JoyBoroAngel Report 7 Mar 2013 23:35

a bedroom under 70sq ft is classed as a box room so doesnt count :-D

maggiewinchester

maggiewinchester Report 7 Mar 2013 23:58

That's interesting, Joy.

I had an awful thought the other night.
When I was a single parent, my brother stayed with me for a while (essentially a non-paying lodger). Now, I'm a divorcee, and still use my married name.
The council noticed my brother was here, because, being honest, I started paying full council tax.
Although I was working, I still received benefits.
They tried to stop my benefits, because, I was apparently co-habiting!!
It took forever to get them to realise his surname was the same as my maiden name - even then, they tried to say it was coincidence.
There are just over 450 people in Britain with the same surname - an amazing coincidence!

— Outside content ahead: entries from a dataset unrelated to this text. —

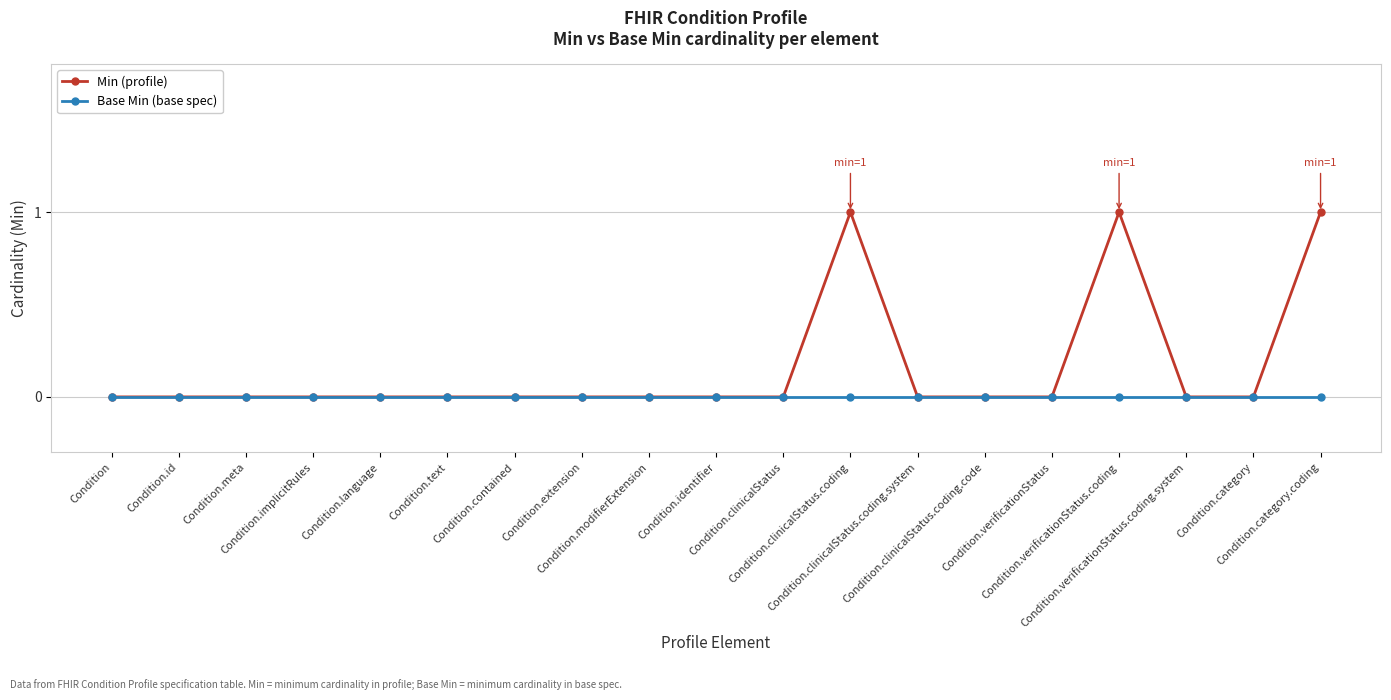

Reading right to left, what are all the values shown in this chart?

Min (profile): Condition.category.coding=1	Condition.category=0	Condition.verificationStatus.coding.system=0	Condition.verificationStatus.coding=1	Condition.verificationStatus=0	Condition.clinicalStatus.coding.code=0	Condition.clinicalStatus.coding.system=0	Condition.clinicalStatus.coding=1	Condition.clinicalStatus=0	Condition.identifier=0	Condition.modifierExtension=0	Condition.extension=0	Condition.contained=0	Condition.text=0	Condition.language=0	Condition.implicitRules=0	Condition.meta=0	Condition.id=0	Condition=0
Base Min (base spec): Condition.category.coding=0	Condition.category=0	Condition.verificationStatus.coding.system=0	Condition.verificationStatus.coding=0	Condition.verificationStatus=0	Condition.clinicalStatus.coding.code=0	Condition.clinicalStatus.coding.system=0	Condition.clinicalStatus.coding=0	Condition.clinicalStatus=0	Condition.identifier=0	Condition.modifierExtension=0	Condition.extension=0	Condition.contained=0	Condition.text=0	Condition.language=0	Condition.implicitRules=0	Condition.meta=0	Condition.id=0	Condition=0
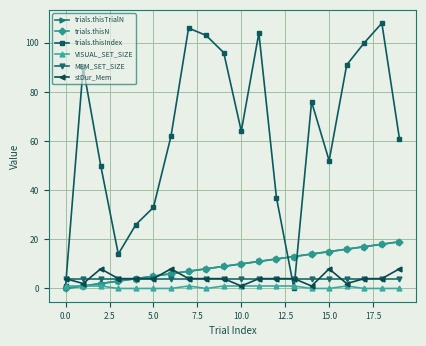

Is this an area chart (filled region under the line)?

No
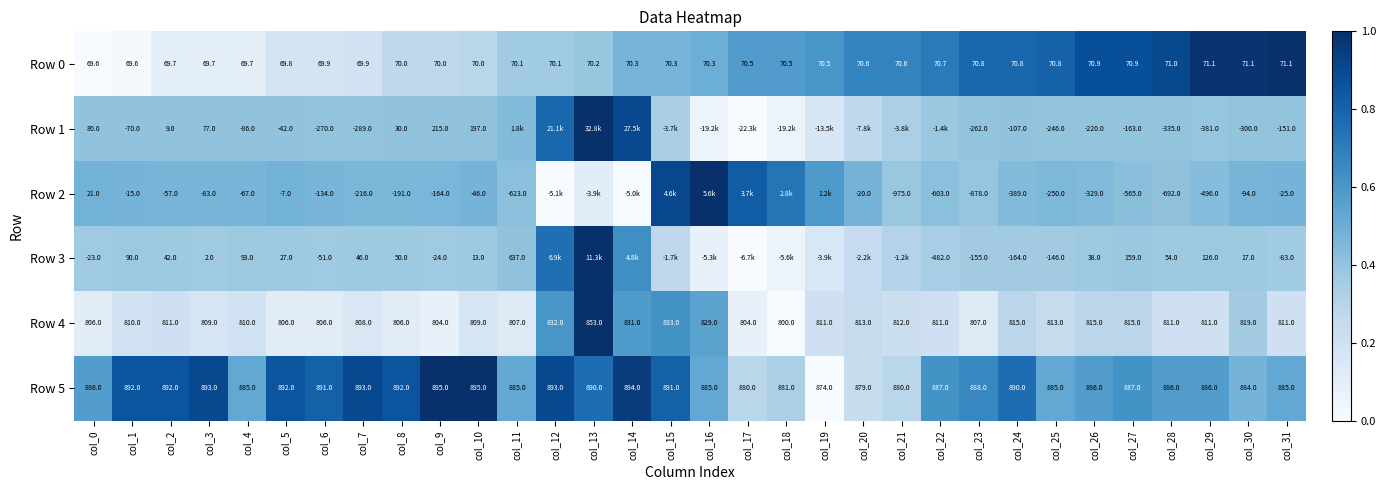

Is the value of Row 5 at col_16 greater than the value of Row 3 at col_30?

Yes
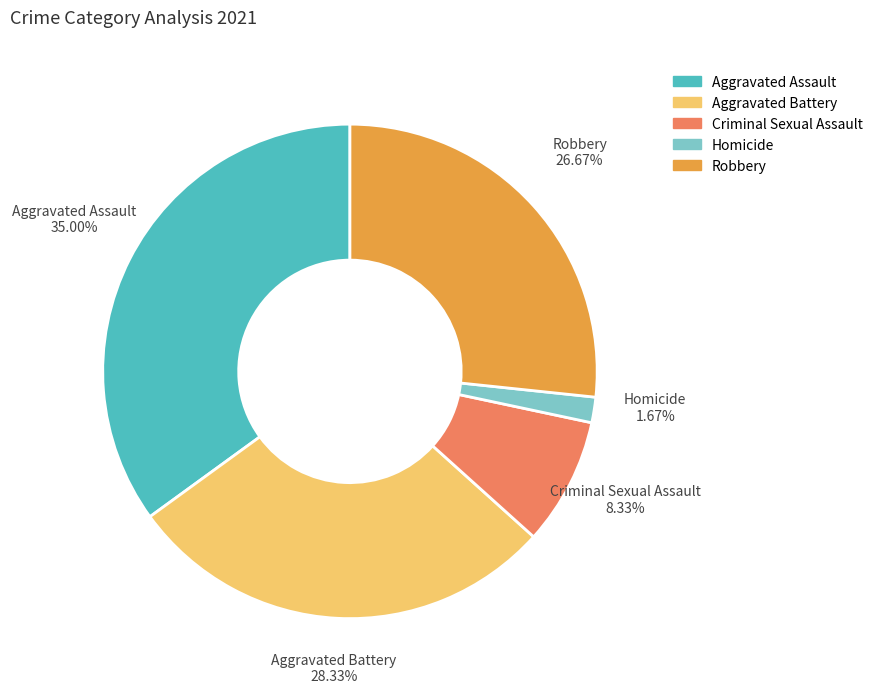

Is the sum of Criminal Sexual Assault and Aggravated Battery greater than half?

No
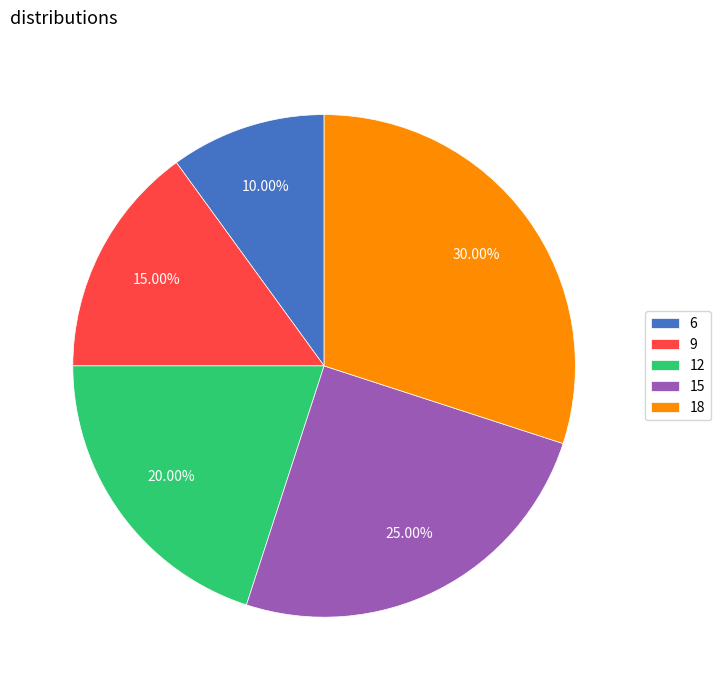

Does 12 account for over 50% of the chart?

No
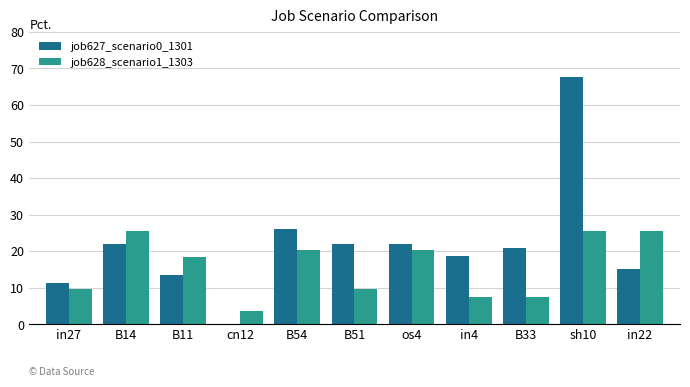

What are all the series names shown in the legend?

job627_scenario0_1301, job628_scenario1_1303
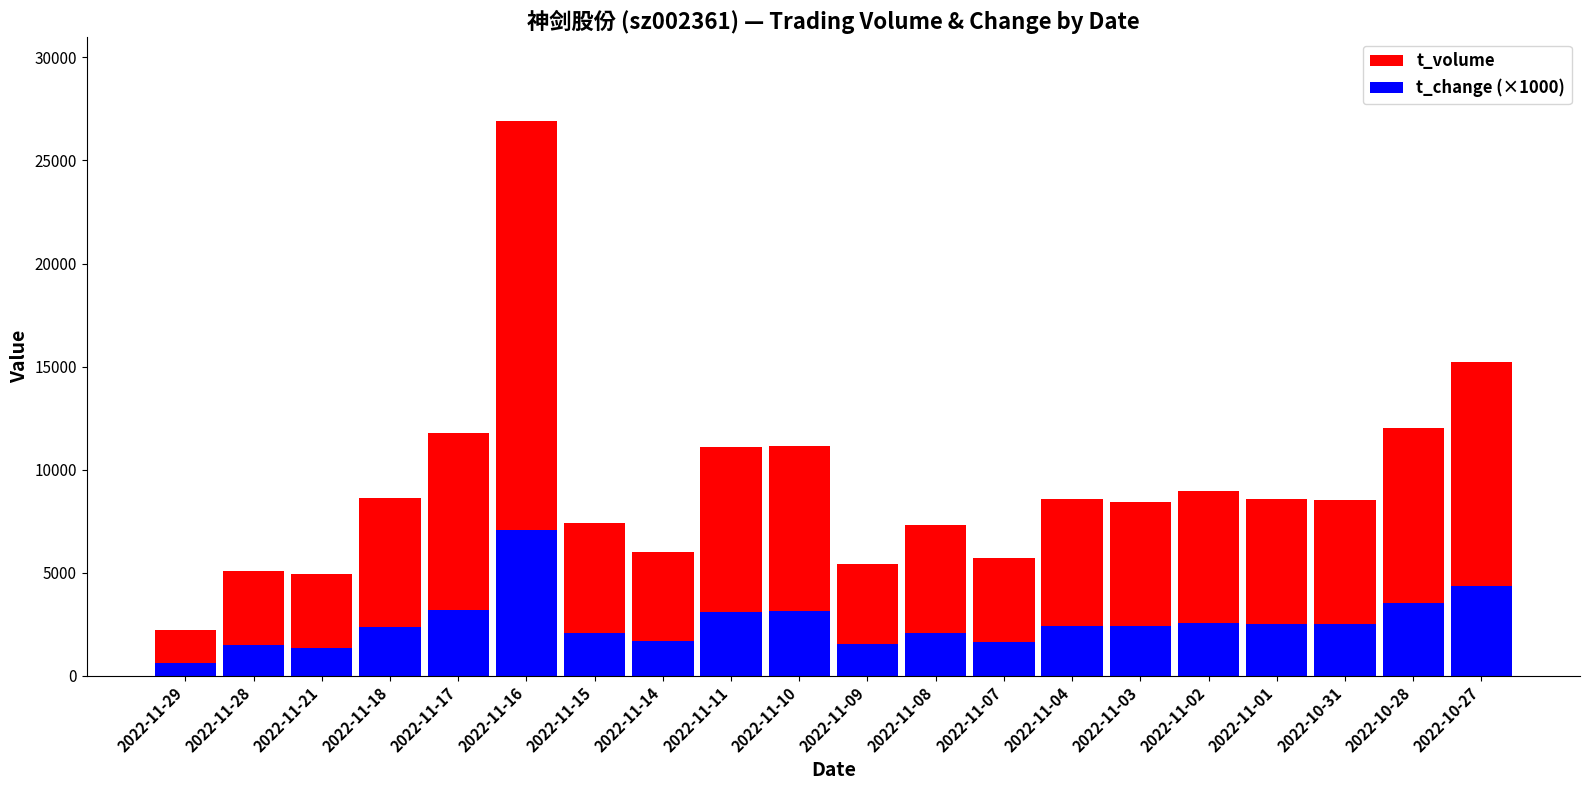

What is the minimum value shown in the chart?

630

So, what happens when a single parent takes in a real lodger?
How will the benefits agency determine whether it is a real lodger, or they are co-habiting?
Very difficult now the government has considered it acceptable for older children of the opposite sex to share the same bedroom.

Kucinta

Kucinta Report 8 Mar 2013 01:22

Re minimum bedroom size:

"Standards are also set to ensure that dwellings are not overcrowded. For example, the minimum bedroom size for a child under 10 is 50sq feet (4.65m2), and for an adult it is 70 sq feet (6.51m2). The number of occupants is measured against the total number of habitable rooms in the dwelling (i.e. bedroom and living room) and account is taken of the size of these rooms."

"The Housing (overcrowding) Act 2003 Bill - states that a room can not be classed as a bedroom if it is less than 50 square feet [4.65m2].

If it is over 50 square feet but less than 70 square feet than it is suitable for a child under ten years old. It is over 70 square feet then it is deemed acceptable for anyone over 10 years of age."